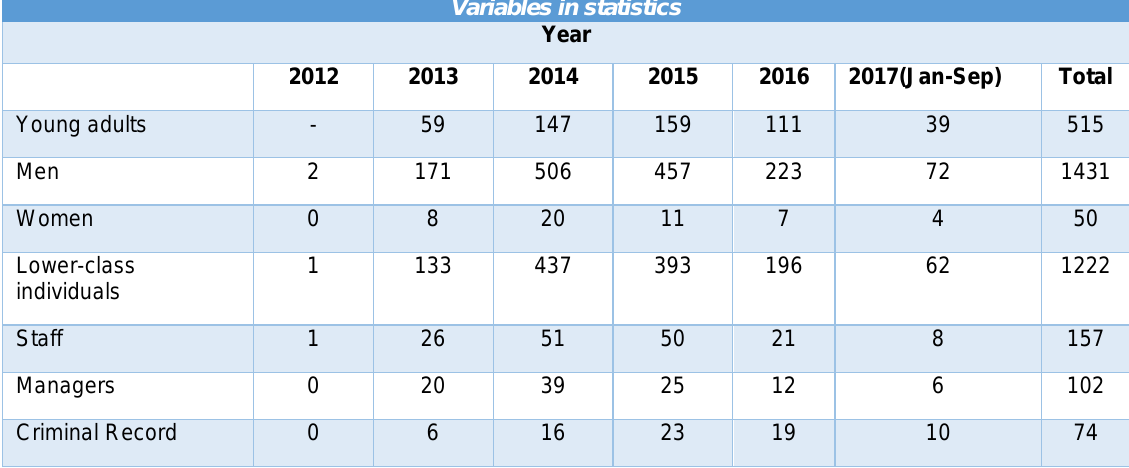
Table 1: Individuals involved in the illegal supply of controlled chemicals 2012-2017. Total = 1,481 Variables in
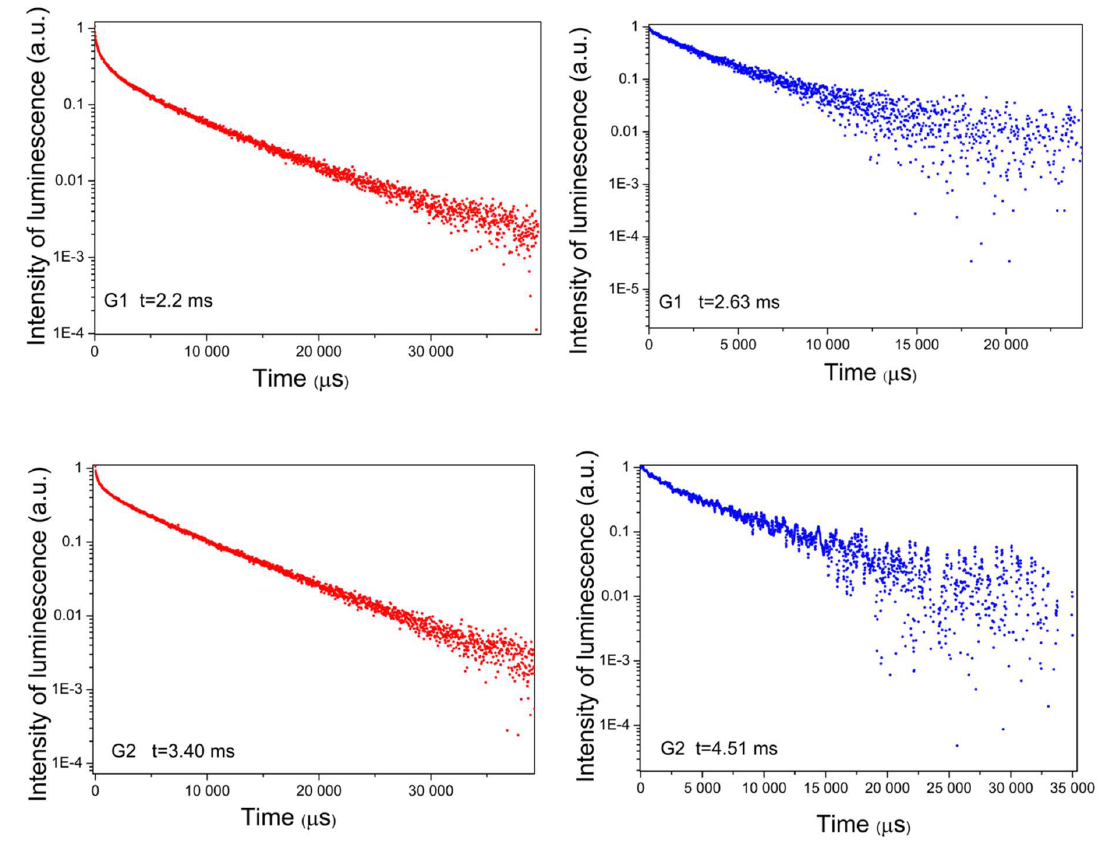
Figure 7. Luminescence decay curves for genthelvite samples G1 and G2 measured at T = 300 K and T = 77 K (red and blue line, respectively).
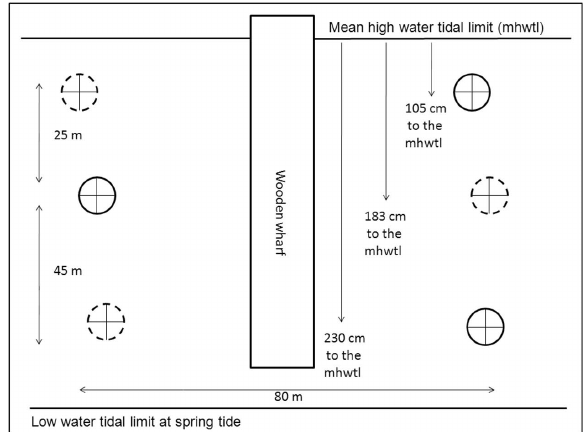
Fig . 2. – Schematic representation of the experimental design at the study site, Coina salt marsh. Excavated plots (open circles) and controls (solid-lined circles) are separated by a distance indicated by two-pointed arrows. The depth to the mean high water tidal level (mhwtd) of each experimental unit is indicated by a one-pointed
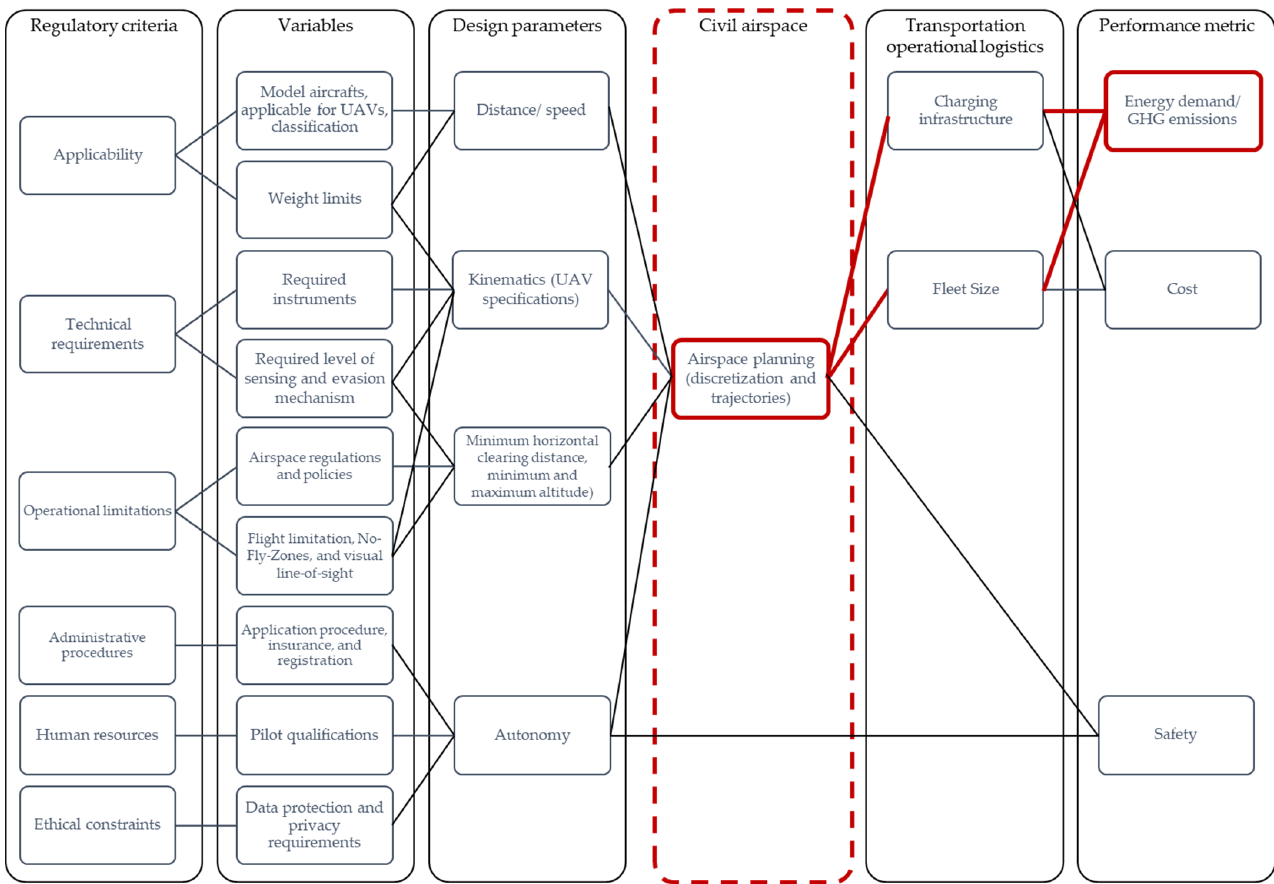
Figure 1. Regulatory criteria correlation to performance metrics.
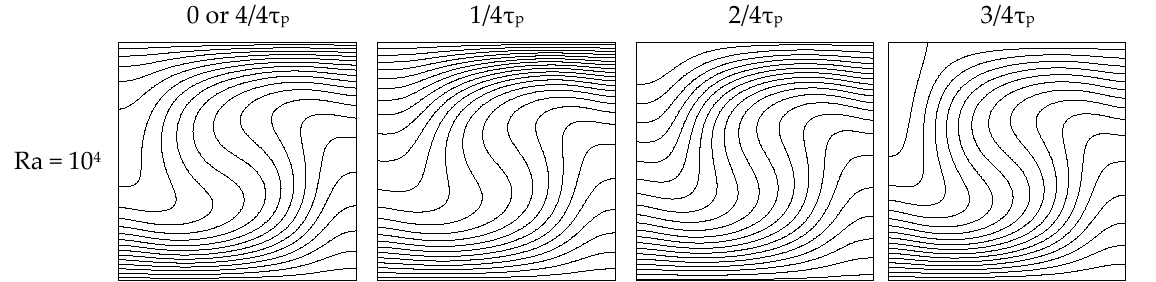
Figure 5. Evolution of streamlines “ Ψ ” over a period as a function of the Rayleigh number (Amp = 0.8 and |f| = 0 × 33 10 − 4 ).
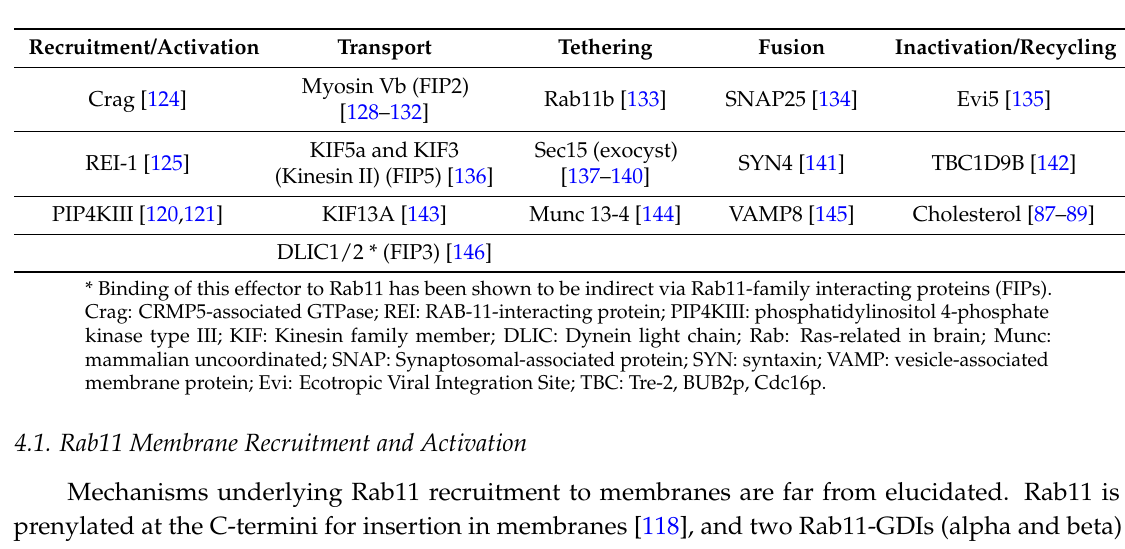
Figure 4. Rab11 cycle in vesicular transport (steps in Rab11 cycle are numbered from 1 to 6). Table 1. Modulators and effectors identified in Rab11 cycle in vesicular transport.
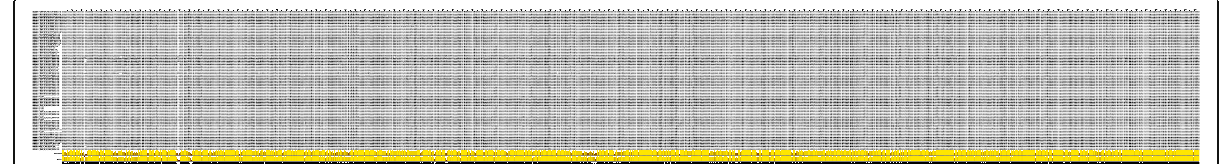
Fig. 3 Multiple sequence alignment of spike (S) protein of IBV visualized by Jalview 2.10.5. Yellow color bar and star sign indicate the full conservation . The brown region indicates the mismatched sequences among them. Black bars show the consensus logo sequence and yellow color indicates good quality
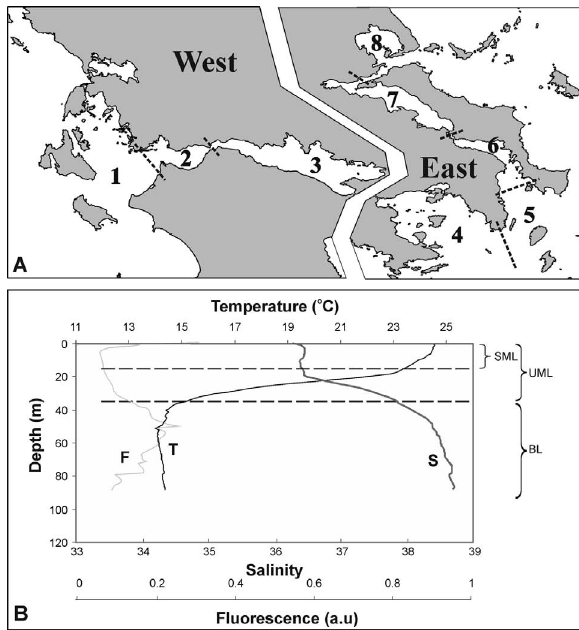
Fig . 2. – (A) Division of the surveyed area into west and east re- gions. The sub-regions considered in the study are also indicated (1, Ionian Sea; 2, Patraikos Gulf; 3, Korinthiakos Gulf; 4, Saronikos Gulf; 5, Aegean Sea; 6, S. Evoikos Gulf; 7, N. Evoikos Gulf; 8, Pagasitikos Gulf). (B) Example of vertical profiles of temperature, salinity and fluorescence at a station. The different water column layers are indicated: upper mixed layer (UML), surface mixed layer (SML) and bottom layer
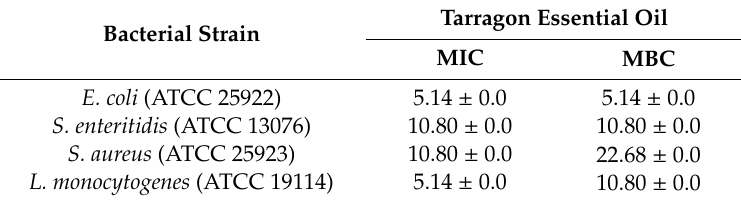
Table 3. Minimum inhibitory concentration (MIC, µ L EO mL − 1 ) and minimum bactericidal concentration (MBC, µ L EO mL − 1 ) of tarragon essential oil. Bacterial Strain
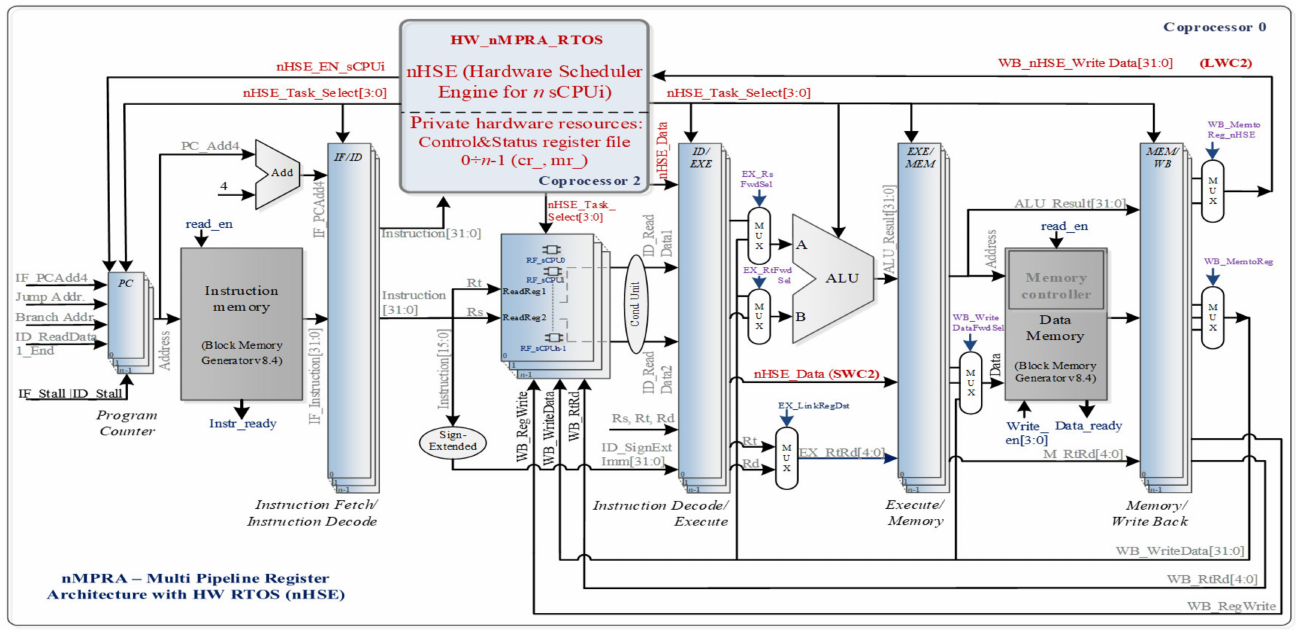
Figure 2. HW_nMPRA_RTOS microarchitecture with nHSE representing an RTOS implemented in hardware based on LWC2- and SWC2-type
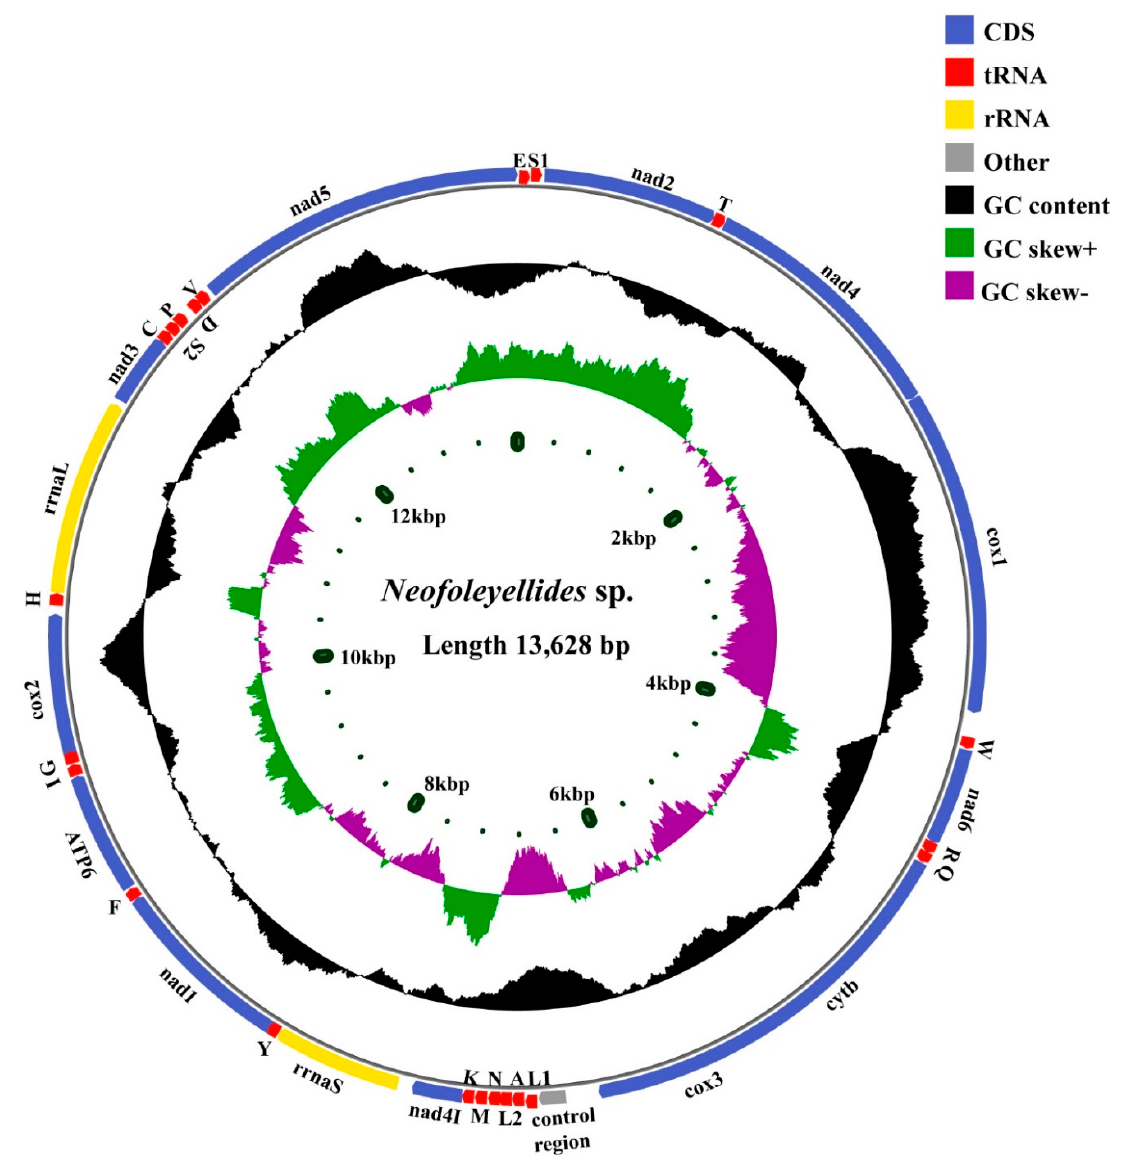
Figure 1. Structural representation of Neofoleyellides sp. mitogenome. From inside to outside, the first circle represents the length scale, the second circle represents the GC skew, the third circle represents the GC content, and the fourth circle represents the arrangement of PCGs, tRNAs, and rRNAs; each tRNA is identified by a unique letter abbreviation. Table 1. Mitochondrial genome organization of Neofoleyellides sp .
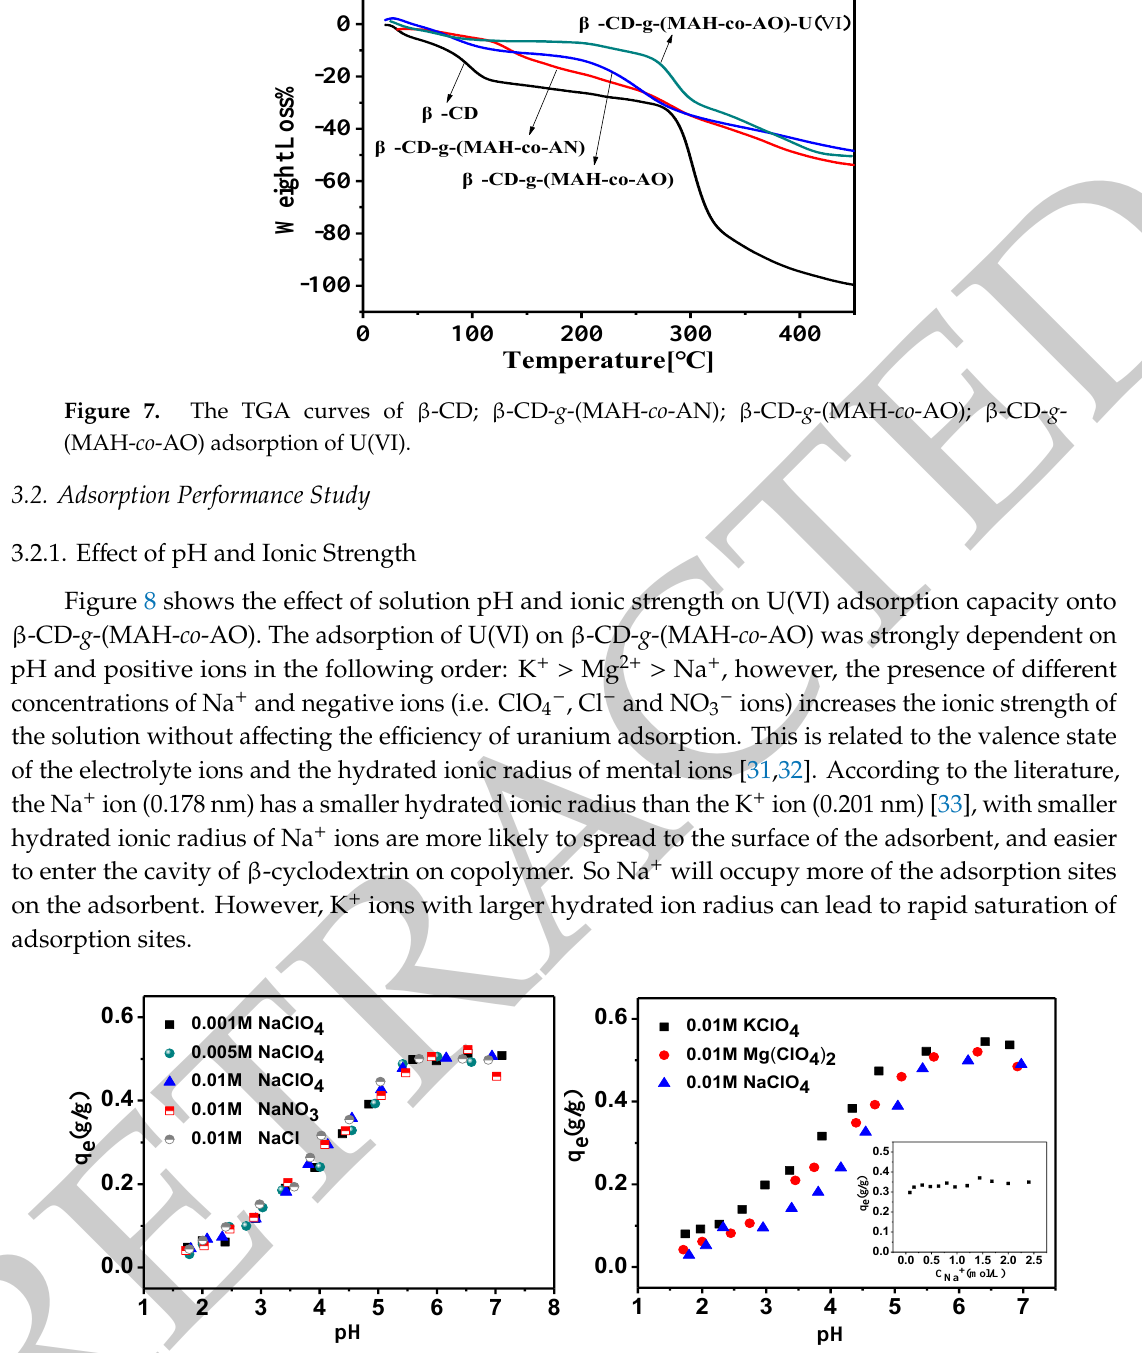
Figure 8. The adsorption of U(VI ) onto β -CD- g -(MAH- co -AO) copolymer as a function of pH at different ionic strength. (Conditions: [U(VI)] 0 = 4.1240 × 10 −4 M, T = 298.15 ± 1.00 K, t = 4 h, m / V = 0.20 g/L).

Work instructions:
Reproduce the data above word for word from its first line through the line that holds "Figure 7. Luminescence", both ends included; skip pictures.

Task answer:
Table 1: Individuals involved in the illegal supply of controlled chemicals 2012-2017. Total = 1,481 Variables in
Figure 7. Luminescence decay curves for genthelvite samples G1 and G2 measured at T = 300 K and T = 77 K (red and blue line, respectively).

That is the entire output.